The universe seems to be growing much faster than we thought. NASA astronomers, through the use of the Hubble Space telescope, confirmed that the cosmos is expanding almost 9% faster than scientists predicted.
Measuring the Universe
Adam Reiss, of the Space Telescope Science Institute, and his team used Cepheid stars and Type Ia supernovae as “cosmic yardsticks” to measure the expansion rates.
To breakdown how this process works: The 'apparent brightness' of a star depends on the location of the observer, while the 'true brightness' is how bright a star actually is. Cepheid stars all pulsate and have the same true brightness, so when we measure their apparent brightness on Earth, the amount that they are dimmed allows us to determine their distance from us. Likewise, Type Ia supernovae flare-up and emit a similar true brightness that can also be used as measuring tool.

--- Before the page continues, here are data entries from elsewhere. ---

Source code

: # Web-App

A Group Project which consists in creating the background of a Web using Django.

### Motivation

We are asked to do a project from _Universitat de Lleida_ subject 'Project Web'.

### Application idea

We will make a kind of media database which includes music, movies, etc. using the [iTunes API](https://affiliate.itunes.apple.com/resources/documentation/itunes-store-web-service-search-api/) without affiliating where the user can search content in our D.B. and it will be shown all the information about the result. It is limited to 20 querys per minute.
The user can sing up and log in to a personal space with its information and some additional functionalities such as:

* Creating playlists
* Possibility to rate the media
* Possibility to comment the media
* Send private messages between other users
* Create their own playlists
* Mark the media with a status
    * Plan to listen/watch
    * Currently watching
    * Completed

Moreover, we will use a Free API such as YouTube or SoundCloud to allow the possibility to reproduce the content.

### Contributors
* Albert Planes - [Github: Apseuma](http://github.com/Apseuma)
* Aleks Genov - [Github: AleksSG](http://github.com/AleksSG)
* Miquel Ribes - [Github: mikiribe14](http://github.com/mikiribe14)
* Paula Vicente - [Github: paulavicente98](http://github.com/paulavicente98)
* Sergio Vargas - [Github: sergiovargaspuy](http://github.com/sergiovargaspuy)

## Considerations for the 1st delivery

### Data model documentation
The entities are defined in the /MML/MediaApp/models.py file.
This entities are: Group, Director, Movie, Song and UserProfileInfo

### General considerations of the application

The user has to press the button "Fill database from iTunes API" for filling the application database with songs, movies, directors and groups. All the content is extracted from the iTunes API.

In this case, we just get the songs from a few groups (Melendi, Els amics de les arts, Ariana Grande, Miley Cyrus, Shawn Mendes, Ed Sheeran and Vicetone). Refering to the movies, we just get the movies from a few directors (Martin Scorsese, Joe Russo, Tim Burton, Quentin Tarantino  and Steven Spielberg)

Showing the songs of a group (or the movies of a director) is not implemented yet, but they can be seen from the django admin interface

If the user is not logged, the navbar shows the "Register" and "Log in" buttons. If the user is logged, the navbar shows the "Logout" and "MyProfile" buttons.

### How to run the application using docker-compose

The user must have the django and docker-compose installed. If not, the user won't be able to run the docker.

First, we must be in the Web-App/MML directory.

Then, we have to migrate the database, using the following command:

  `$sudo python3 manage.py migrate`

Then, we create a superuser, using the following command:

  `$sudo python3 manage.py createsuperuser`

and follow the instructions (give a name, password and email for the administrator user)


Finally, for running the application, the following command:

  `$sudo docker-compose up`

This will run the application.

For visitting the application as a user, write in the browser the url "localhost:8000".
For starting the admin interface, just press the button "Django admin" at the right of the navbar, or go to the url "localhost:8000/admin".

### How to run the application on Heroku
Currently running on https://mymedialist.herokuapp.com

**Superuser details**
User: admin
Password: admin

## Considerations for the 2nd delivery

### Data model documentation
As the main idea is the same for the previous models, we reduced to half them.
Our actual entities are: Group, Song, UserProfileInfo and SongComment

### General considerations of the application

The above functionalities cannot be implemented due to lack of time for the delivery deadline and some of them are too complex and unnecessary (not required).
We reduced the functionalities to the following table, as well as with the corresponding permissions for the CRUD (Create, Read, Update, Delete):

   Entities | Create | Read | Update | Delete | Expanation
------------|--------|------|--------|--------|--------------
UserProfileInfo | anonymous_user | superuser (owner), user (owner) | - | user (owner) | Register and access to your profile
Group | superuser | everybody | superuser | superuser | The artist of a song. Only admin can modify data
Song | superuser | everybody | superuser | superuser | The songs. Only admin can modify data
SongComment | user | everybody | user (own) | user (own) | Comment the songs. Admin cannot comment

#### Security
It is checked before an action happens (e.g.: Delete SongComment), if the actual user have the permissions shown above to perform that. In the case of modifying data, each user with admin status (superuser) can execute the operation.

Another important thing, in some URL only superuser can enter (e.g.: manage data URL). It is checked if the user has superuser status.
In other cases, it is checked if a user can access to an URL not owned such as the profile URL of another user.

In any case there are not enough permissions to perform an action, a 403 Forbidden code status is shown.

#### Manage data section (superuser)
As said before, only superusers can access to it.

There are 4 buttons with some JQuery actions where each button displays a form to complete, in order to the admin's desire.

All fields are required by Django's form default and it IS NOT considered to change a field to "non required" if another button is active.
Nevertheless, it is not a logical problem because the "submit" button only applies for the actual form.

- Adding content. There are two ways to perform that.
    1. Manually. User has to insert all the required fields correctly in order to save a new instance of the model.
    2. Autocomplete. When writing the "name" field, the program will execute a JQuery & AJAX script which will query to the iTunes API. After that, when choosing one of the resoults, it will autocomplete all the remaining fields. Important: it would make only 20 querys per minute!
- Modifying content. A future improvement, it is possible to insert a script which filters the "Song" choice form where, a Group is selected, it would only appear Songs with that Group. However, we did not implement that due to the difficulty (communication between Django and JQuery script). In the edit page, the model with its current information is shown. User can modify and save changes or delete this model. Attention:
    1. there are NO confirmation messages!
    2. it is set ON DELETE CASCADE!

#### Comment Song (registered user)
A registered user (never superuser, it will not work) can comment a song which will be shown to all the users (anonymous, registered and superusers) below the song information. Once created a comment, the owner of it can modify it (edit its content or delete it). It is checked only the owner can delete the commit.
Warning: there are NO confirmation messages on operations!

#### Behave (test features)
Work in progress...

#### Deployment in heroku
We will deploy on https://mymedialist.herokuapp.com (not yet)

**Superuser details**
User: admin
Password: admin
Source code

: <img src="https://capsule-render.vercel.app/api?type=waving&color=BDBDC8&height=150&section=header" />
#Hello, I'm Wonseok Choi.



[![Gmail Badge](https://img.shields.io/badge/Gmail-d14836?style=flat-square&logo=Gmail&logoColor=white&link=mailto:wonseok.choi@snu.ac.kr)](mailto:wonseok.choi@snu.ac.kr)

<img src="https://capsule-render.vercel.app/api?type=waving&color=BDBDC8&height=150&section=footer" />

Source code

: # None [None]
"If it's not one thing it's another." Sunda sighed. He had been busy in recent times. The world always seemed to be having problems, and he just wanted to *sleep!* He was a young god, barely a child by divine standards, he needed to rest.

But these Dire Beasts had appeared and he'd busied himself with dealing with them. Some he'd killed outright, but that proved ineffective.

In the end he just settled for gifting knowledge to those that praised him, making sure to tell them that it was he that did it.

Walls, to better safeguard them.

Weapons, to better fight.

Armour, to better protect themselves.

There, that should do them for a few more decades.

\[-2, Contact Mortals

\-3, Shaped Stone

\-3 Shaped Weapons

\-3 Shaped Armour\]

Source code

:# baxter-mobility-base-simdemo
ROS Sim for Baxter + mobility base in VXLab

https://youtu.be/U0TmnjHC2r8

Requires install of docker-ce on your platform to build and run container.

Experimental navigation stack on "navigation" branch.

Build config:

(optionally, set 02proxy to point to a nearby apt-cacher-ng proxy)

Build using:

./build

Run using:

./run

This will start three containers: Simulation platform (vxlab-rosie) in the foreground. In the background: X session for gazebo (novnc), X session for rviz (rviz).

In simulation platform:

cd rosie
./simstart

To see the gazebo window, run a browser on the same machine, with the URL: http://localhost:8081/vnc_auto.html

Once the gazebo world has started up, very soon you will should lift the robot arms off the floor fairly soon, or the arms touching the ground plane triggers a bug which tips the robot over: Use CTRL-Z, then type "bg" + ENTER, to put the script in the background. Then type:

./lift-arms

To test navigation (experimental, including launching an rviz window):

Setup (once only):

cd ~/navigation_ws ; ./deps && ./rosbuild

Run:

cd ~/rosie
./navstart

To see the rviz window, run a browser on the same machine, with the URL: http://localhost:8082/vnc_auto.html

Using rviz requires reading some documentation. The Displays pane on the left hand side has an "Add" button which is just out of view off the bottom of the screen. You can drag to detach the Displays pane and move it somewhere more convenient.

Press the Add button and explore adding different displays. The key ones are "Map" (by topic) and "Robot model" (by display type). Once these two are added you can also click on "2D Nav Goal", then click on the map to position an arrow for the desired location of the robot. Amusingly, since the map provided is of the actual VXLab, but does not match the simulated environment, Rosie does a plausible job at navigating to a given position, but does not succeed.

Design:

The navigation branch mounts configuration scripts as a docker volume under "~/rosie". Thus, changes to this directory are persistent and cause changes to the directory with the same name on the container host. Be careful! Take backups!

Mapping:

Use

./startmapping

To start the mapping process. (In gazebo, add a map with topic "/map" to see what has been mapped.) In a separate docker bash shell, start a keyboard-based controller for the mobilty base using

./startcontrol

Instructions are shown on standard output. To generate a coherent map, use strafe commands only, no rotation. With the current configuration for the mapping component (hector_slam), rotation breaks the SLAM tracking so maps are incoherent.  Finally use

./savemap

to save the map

A total of 2,400 Cepheid stars, 300 Type la supernovae, and 19 galaxies were investigated. The collected distances were then placed alongside the Hubble constant (the unit of measurement used to describe the expansion of the universe) to calculate the rate at which the universe expands, producing a value that is unprecedentedly accurate—with an uncertainty of only 2.4%.
One reason behind the universe’s expansion is credited to dark energy. It is believed that this unknown, anti-gravity force could be responsible for the accelerated expansion (for moving galaxies farther away from one another at an increasing rate as time passes). Another idea credits the expansion to dark radiation, subatomic particles that travel at the speed of light, which could be throwing-off any act of accurately measuring expansion rates.
And this new finding could help us flesh out what these forces or particles really are. “This may be an important clue to understanding those parts of the universe that make up 95% of everything and that don’t emit light, such as dark energy, dark matter and dark radiation,” said Riess
A fast-expanding universe, according to Lucas Macri of Texas A&M University in College Station, sheds light on the incompleteness of Einstein’s Theory of Gravity. The fact that very little is know about the darker parts of the universe makes it all the more important to measure how these factors push and pull galaxies over time.